> Task prompt
Read the lines of the data below and retrieve those with "words".

Document images with source code
┌──
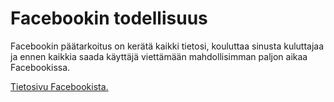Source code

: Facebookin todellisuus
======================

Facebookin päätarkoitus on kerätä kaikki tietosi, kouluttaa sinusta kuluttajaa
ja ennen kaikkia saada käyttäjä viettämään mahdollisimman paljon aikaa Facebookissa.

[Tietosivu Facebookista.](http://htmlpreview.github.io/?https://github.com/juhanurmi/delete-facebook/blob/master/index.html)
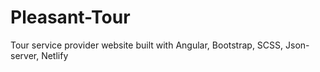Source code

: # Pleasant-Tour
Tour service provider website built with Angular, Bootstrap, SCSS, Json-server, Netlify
└──
┌──
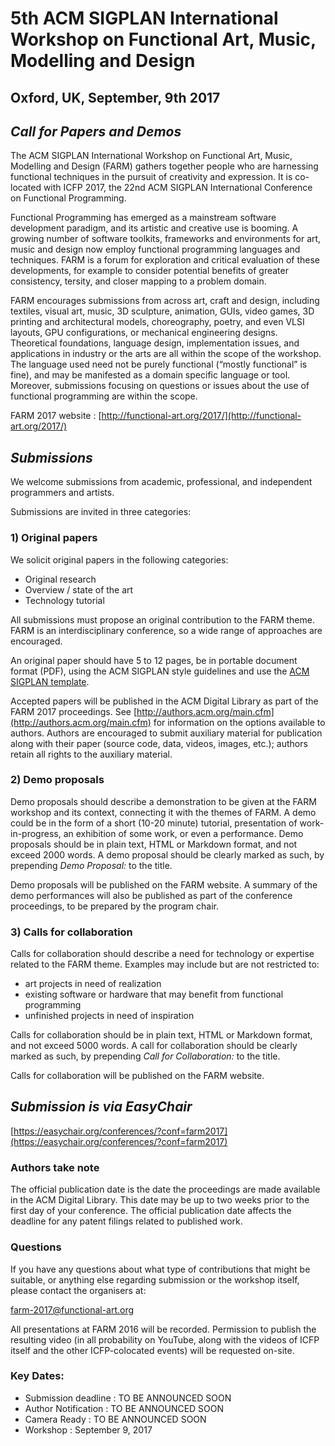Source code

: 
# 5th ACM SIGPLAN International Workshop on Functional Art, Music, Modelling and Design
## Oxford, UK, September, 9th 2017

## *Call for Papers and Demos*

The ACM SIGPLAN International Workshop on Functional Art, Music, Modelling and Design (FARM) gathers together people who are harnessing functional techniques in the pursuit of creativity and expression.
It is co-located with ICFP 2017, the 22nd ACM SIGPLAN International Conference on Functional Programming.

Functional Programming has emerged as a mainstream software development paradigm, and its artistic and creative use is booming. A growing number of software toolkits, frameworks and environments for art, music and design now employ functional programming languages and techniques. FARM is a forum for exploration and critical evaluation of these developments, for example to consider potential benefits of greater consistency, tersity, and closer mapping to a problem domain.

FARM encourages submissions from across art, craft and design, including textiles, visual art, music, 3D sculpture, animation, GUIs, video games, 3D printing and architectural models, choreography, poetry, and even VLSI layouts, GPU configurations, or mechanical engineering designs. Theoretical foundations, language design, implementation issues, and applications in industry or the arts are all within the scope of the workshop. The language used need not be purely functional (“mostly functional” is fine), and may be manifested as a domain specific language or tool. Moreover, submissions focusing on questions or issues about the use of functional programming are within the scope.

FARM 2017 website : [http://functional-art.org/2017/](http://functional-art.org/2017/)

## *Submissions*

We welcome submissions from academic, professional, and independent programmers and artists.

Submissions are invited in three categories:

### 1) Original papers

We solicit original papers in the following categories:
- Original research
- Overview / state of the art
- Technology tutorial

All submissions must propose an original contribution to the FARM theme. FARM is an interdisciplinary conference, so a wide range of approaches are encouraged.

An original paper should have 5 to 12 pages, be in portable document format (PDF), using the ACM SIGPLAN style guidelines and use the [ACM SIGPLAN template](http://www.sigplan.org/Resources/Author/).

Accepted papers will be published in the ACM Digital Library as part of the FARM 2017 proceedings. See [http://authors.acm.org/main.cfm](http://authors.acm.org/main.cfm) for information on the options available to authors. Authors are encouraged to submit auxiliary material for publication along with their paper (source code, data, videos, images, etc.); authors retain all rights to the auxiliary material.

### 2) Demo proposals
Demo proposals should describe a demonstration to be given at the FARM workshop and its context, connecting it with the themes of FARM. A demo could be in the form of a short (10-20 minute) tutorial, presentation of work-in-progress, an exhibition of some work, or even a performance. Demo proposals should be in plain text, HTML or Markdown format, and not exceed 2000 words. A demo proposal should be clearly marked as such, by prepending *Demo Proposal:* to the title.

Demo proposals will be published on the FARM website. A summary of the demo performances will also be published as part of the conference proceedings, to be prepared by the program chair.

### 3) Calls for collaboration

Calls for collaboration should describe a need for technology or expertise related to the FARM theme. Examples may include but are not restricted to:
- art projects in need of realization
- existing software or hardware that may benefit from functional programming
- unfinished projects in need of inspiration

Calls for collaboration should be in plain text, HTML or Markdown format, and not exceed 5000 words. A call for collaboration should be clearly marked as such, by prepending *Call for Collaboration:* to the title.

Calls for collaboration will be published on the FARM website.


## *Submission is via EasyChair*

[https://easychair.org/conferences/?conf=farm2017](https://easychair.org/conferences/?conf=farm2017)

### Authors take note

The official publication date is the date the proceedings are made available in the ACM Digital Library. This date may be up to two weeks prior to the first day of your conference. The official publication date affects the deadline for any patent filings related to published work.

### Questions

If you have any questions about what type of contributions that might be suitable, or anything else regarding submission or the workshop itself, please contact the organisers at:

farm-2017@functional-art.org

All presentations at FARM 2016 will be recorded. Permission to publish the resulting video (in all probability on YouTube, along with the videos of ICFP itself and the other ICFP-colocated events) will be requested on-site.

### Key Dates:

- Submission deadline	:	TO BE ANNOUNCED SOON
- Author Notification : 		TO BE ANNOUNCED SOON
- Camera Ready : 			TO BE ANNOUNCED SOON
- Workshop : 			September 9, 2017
└──
> Solution to the problem
Demo proposals should describe a demonstration to be given at the FARM workshop and its context, connecting it with the themes of FARM. A demo could be in the form of a short (10-20 minute) tutorial, presentation of work-in-progress, an exhibition of some work, or even a performance. Demo proposals should be in plain text, HTML or Markdown format, and not exceed 2000 words. A demo proposal should be clearly marked as such, by prepending *Demo Proposal:* to the title.
Calls for collaboration should be in plain text, HTML or Markdown format, and not exceed 5000 words. A call for collaboration should be clearly marked as such, by prepending *Call for Collaboration:* to the title.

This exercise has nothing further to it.